Uzun ve virgülsüz bir yazı.Kalbimin atışından belli. Bir insan zaman koşarken kendini baştan mı tanır? Ben bir süredir bunu yaşıyorum. İnanılmaz! Bir kız çocuğunu tanımaya çalışıyorum.
Sanırdım boğa burcunun "sabitliği" var bende. Kuaförümü, sevdiğim mekanları, en sevdiğim eşyaları değiştiremememi buna bağlardım. Eteğimin ucu, ayakkabımın kenarı kirlenince panik olurdum. Sahip olduğum herr-şeyi ölesiye sahiplenirdim. Çok gezip eğlendiğimiz geceler sonrası eve kapanırdım,evi özlerdim, yatağıma sıkı sıkı sarılırdım sanki biri alacakmışçasına..Sonra..
Sonra...İşe başladım ben. İş bir mahkûmiyet . Haftanın en az 5 günü aynı saatlerde az çok aynı şeyi yapmak demek. hayatı rutin kulvarda takip etmek demek. İşte tam da bu süreçte keşfettim içimdeki kızı. Yazları,kışları, bayramları,haftasonları ailemle çıktığımız her tatilde arabanın sağ arkasından pencereden dışarıyı seyretmeyi ne kadar çok sevdiğini anladım. Sessiz, saatlerce...Her şehirden ayrılışta, her yeni yeri görüşümdeki heyecanı kavradım.
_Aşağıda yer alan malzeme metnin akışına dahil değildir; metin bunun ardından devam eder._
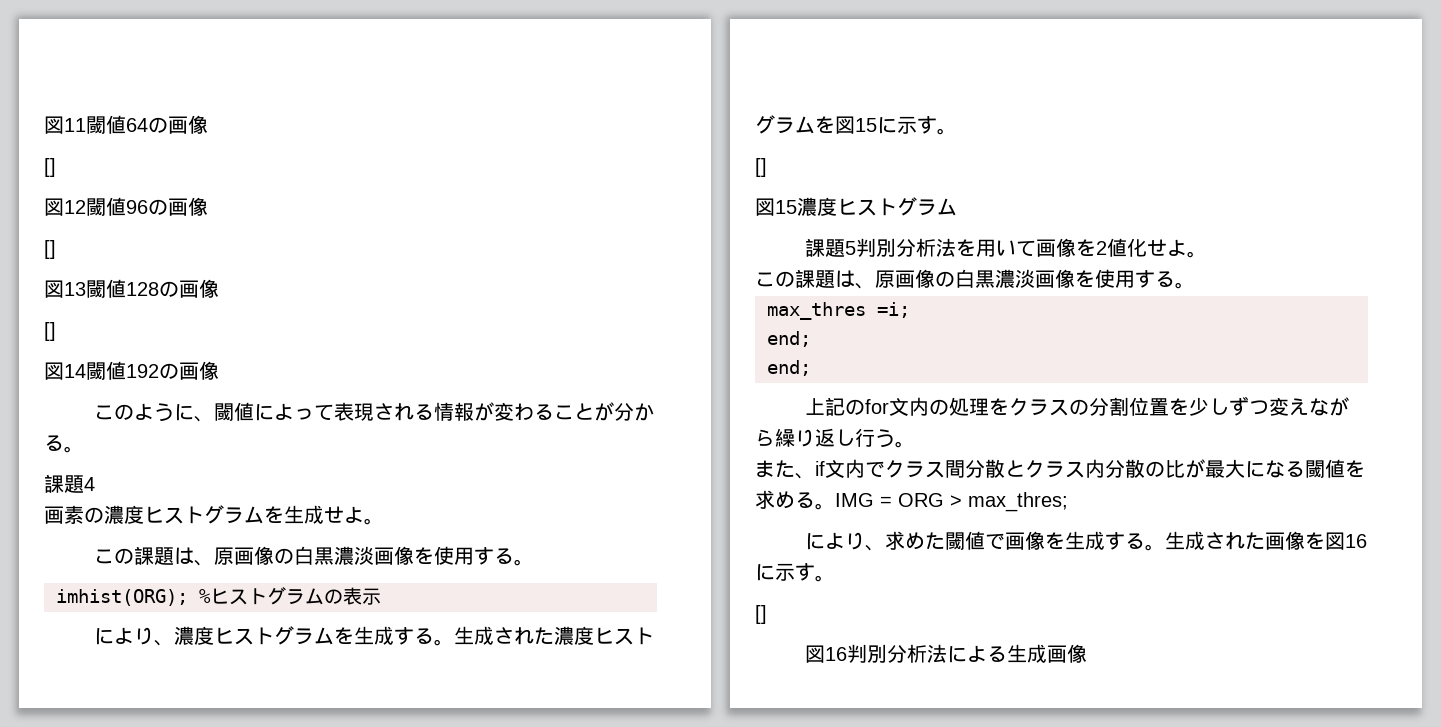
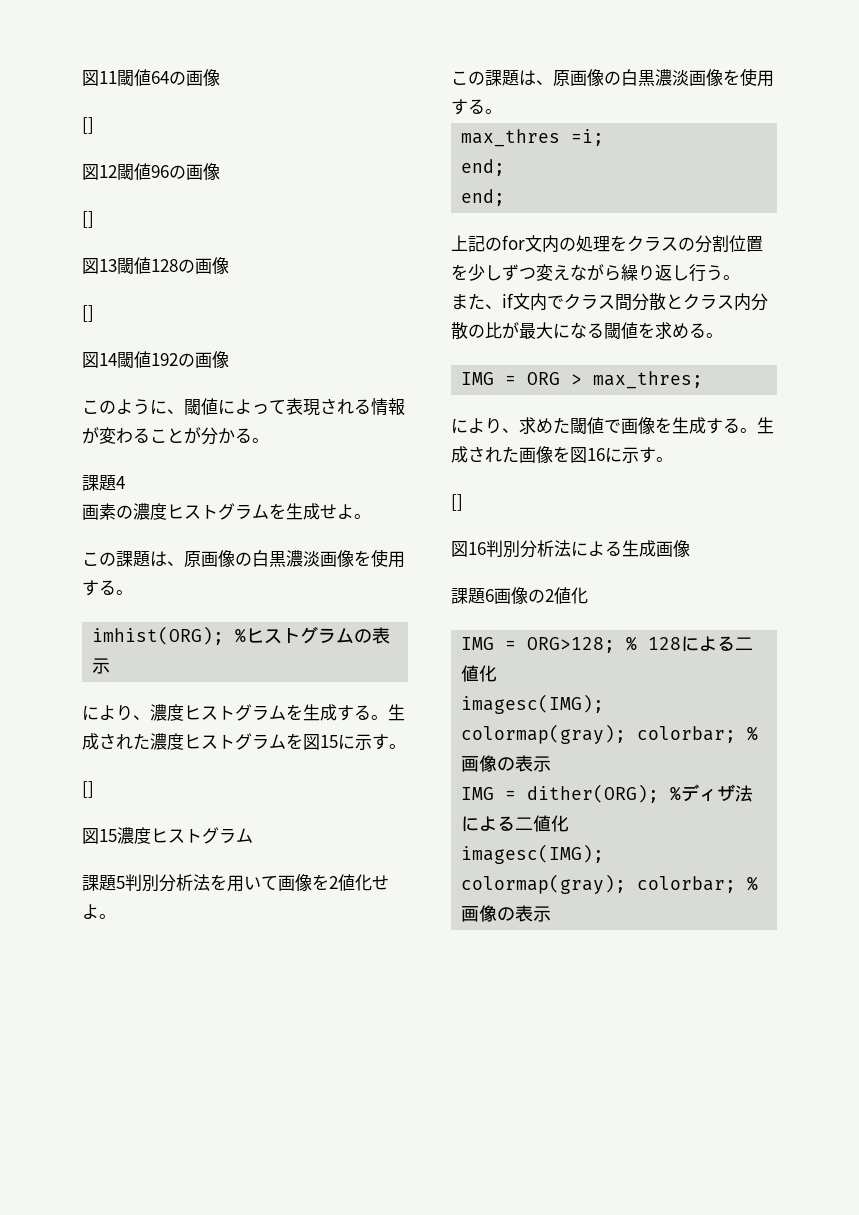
(835, 506) none -> (723, 335) //
(1088, 653) none -> [451,587,588,604] [461,636,754,653] [461,665,498,682] [461,694,605,714] [461,724,759,744] [461,755,552,772] [461,784,754,803] [461,815,570,832] [461,844,605,864] [461,874,759,894] [461,905,552,922] // 課題6画像の2値化 // IMG = ORG>128; % 128による二値化 // imagesc(IMG); colormap(gray); colorbar; %画像の表示 // IMG = dither(ORG); %ディザ法による二値化 // imagesc(IMG); colormap(gray); colorbar; %画像の表示

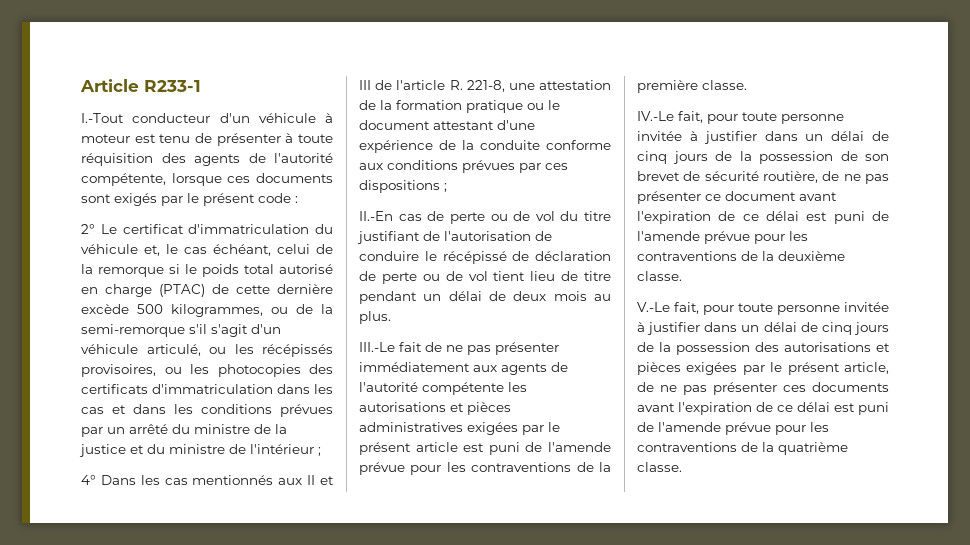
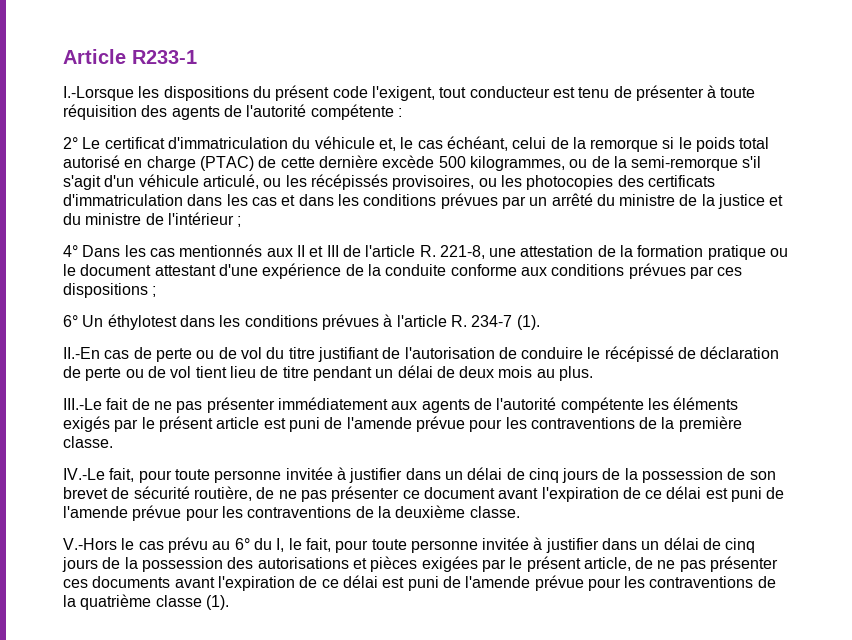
[81,113,333,123] [81,134,130,143] I.-Tout conducteur d'un véhicule à moteur -> [63,85,550,101] I.-Lorsque les dispositions du présent code l'exigent, tout conducteur
[81,173,333,186] [81,193,291,206] compétente, lorsque ces documents sont exigés par le présent code -> [310,104,394,120] compétente
(447, 187) none -> [63,314,540,330] // 6° Un éthylotest dans les conditions prévues à l'article R. 234-7 (1).
[359,402,511,415] [359,422,518,435] autorisations et pièces administratives exigées -> [673,397,739,410] [63,416,110,432] éléments exigés
[637,302,670,312] V.-Le -> [63,537,302,553] V.-Hors le cas prévu au 6° du I, le
[637,462,682,472] classe. -> [155,595,229,610] classe (1).

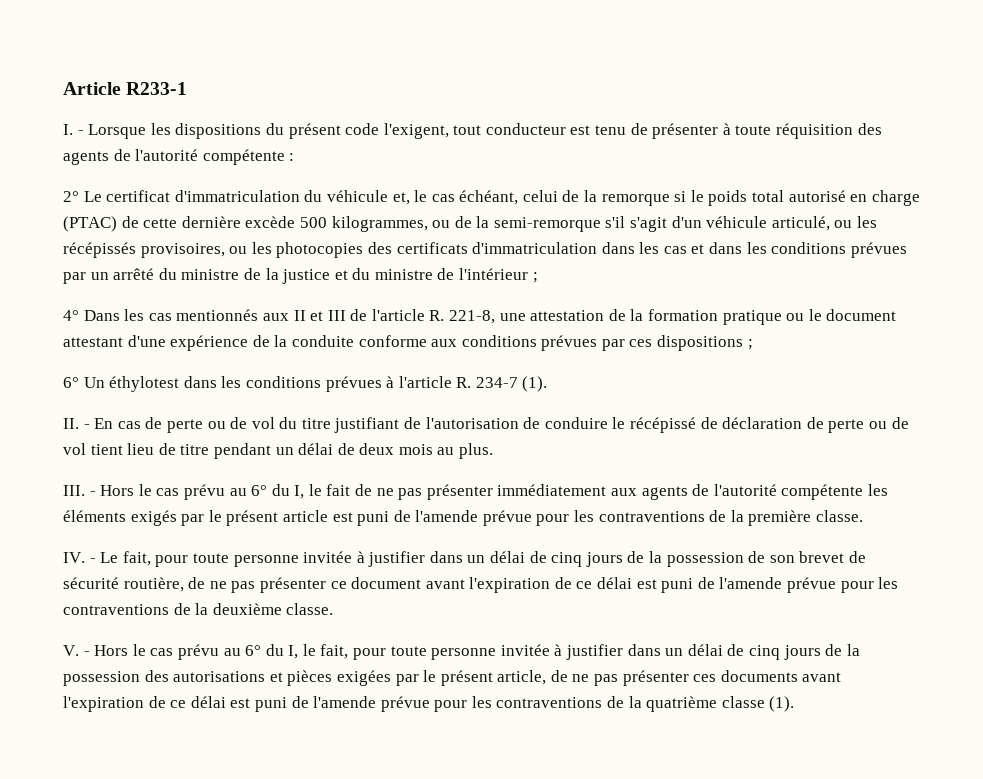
[63,86,134,101] I.-Lorsque -> [63,124,147,139] I. - Lorsque
[63,347,100,359] II.-En -> [63,418,114,429] II. - En
[63,398,102,410] III.-Le -> [63,484,322,500] III. - Hors le cas prévu au 6° du I, le
[63,468,105,480] IV.-Le -> [63,552,119,563] IV. - Le
[63,538,117,550] V.-Hors -> [63,645,129,656] V. - Hors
Yok ama bunu anlatamıyorum.Her yeni tadı hissedişimdeki o mutluluk..Her filmde, her yeni şarkıda..Her yeni renkte, her yeni tonda..Kavuniçinde..Eflatunda...Okuduğum her güzel kitapta, öğrendiğim her yeni kelimede..
Bana bir 'gitmek' duygusu geldi ki gitmek bilmiyor. Sabahtan beri Bebek şenliğinde dolaşırken yüzümden gülümsemem eksik olmadı. Çünkü çantamda 1 bilet vardı. Şimdi trende otururken Gizem(Altın Nance) 'in okuyacağım yeni kitabının ilk cümlesi beni anlatmış meğer..
"Bazı insanlar vardır. Her geçen gemi, her esen rüzgar hiç gitmedikleri yerleri hatırlatır onlara. Uzun zaman duramazlar aynı yerde, başlarını alır çeker giderler. Saçları hep deniz kokar nedense, çöllerde yaşasalar bile. "
Sonrasında trende..
Benim fotoğraf çekme olayım o kadar komik bir hal aldı ki artık.. Elinde fotoğraf makinasıyla gördükleri herrrşeyi pozlayan Capon turistlere benzedim.
Çok keyifli, bol muhabbetli bir Eskişehir gezisi oldu.